Fletcher Knebel (October 1, 1911 – February 26, 1993) was an American author of several popular works of political fiction.

Knebel was born in Dayton, Ohio, but relocated a number of times during his youth. He graduated from high school in Yonkers, New York, spent a year studying at the University of Paris and graduated from Miami University in Oxford, Ohio during 1934. Upon graduation, he received a job offer from the newspaper Coatesville Record of Coatesville, Pennsylvania. He spent the next 20 years working for newspapers, eventually becoming the political columnist for Cowles Publications. Knebel served in the United States Navy during World War II, attaining the rank of lieutenant. From 1951 to 1964, he satirized national politics and government in a nationally published column named "Potomac Fever".
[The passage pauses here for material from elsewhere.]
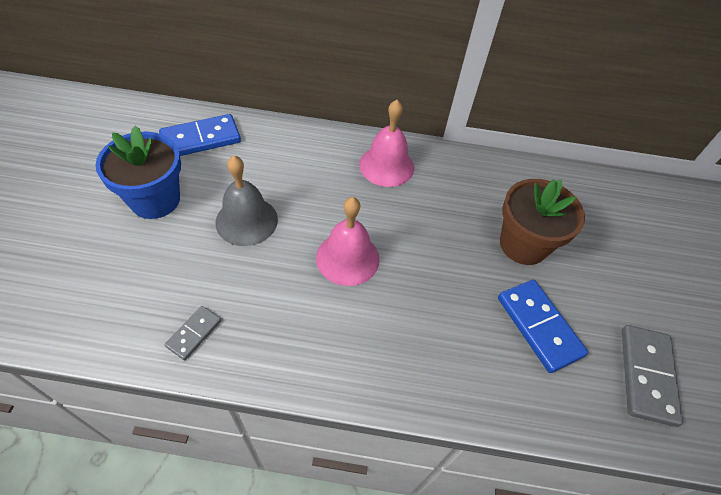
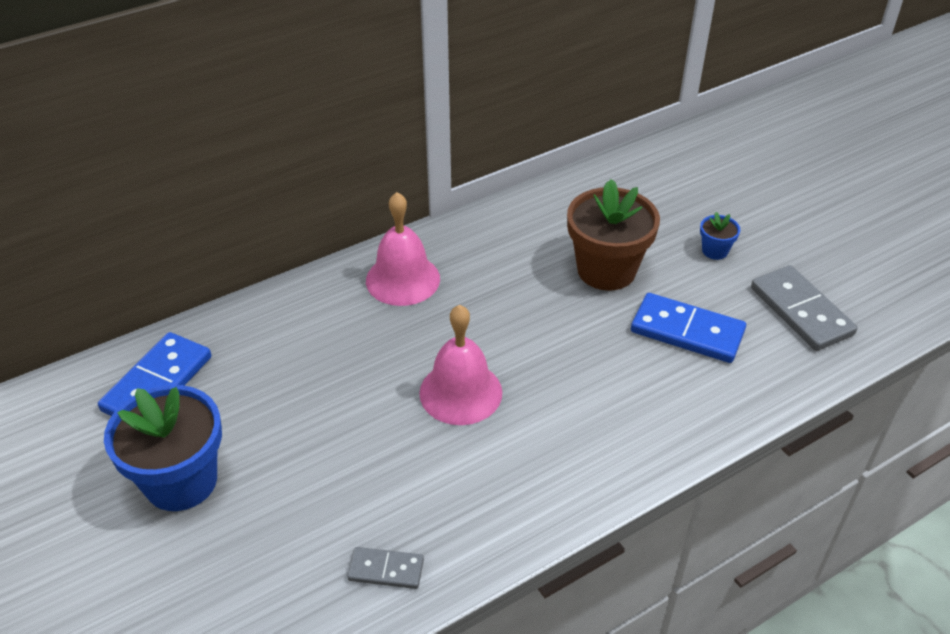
camera: 35 degrees left, 10 degrees down
(194, 333) = (386, 570): grey domino -> grey domino turned 75 degrees counterclockwise
(246, 220) = (315, 429): grey bell -> none
(619, 284) = (715, 251): none -> blue flower pot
During 1960, he wrote a chapter on John F. Kennedy for the book Candidates 1960. This seemed to begin a passion for writing books, and he went on to write fifteen, most of them fiction, and all of them dealing with politics, intrigue and social upheaval. His best-known novel is Seven Days in May (1962, co-authored with Charles W. Bailey), about an attempted military coup in the United States. The book was a great success, reaching number one on the New York Times bestseller list, and was made into a successful movie also named Seven Days in May during 1964. Knebel has been described as one of the "founding fathers" of the political thriller genre, and Seven Days in May has been described as an inspiration for a long list of fictional presidents, including television shows such as The West Wing. In 2000, during the Bush v. Gore election dispute, the political situation was compared to the uncertainty in Knebel's Seven Days in May.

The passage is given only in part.